Jacques Ellul, La subversion du christianisme, Editions du Seuil

L'auteur :

« Penser globalement, agir localement. » Toute sa vie durant Jacques Ellul se sera montré fidèle à cette maxime. Il avait coutume de dire qu'il était né à Bordeaux, par hasard, le 6 janvier 1912, mais c'est délibérément qu'il a choisi d'y passer la presque totalité de sa carrière universitaire.Il est chargé de cours des Facultés de Droit en 1937, révoqué par le gouvernement de Vichy en 1940, professeur titulaire depuis 1945. Il participe à la Résistance de 1941 à 1944, à la vie politique de 1944 à 1947, et fait partie de la municipalité de Bordeaux à la Libération. Spécialiste d'histoire et de sociologie des Institutions, il a écrit une cinquantaine d'ouvrages et quelques milliers d'articles portant sur deux thèmes principaux : la sociologie dans la société technicienne moderne et l'éthique chrétienne de notre société. Il a notamment publié Les Nouveaux possédés (Mille et une nuits, 2003), De la Révolution aux révoltes (Calmann-Lévy, 1994) et Autopsie de la révolution (Calmann-Lévy, 1994).Il s'est éteint le 19 mai 1994 à la suite d'une longue maladie dont le traitement lui donnait l'occasion encore, peu avant sa mort, d'illustrer l'un de ses thèmes favoris : l'ambivalence du progrès technique. (source : Editions Fayard)

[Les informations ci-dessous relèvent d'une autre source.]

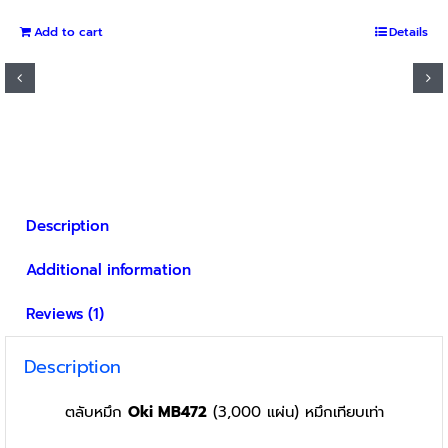
Add to cart
Details
Description
Additional information
Reviews (1)
Description
ตลับหมึก
Oki MB472
(3,000 แผ่น) หมึกเทียบเท่า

Quatrième de couverture : 

"La question que je voudrais esquisser dans ce livre est une de celles qui me troublent le plus profondément. Elle me paraît dans l'état de mes connaissances insoluble et revêt un caractère grave d'étrangeté historique. Elle peut se dire d'une façon très simple : comment se fait-il que le développement de la société chrétienne et de l'Église ait donné naissance à une société, à une civilisation, à une culture en tout inverses de ce que nous lisons dans la Bible, de ce qui est le texte indiscutable à la fois de la Torah, des prophètes, de Jésus et de Paul? [...] Si bien que d'une part on a accusé le christianisme de tout un ensemble de fautes, de crimes, de mensonges qui ne sont en rien contenus, nulle part, dans le texte et l'inspiration d'origine, et d'autre part on a modelé progressivement, réinterprété la Révélation sur la pratique qu'en avaient la Chrétienté et l'Église. Les critiques n'ont voulu considérer que cette pratique, cette réalité concrète, se refusant absolument à se référer à la vérité de ce qui est dit. Or, il n'y a pas seulement dérive, il y a contradiction radicale, essentielle, dont véritable subversion."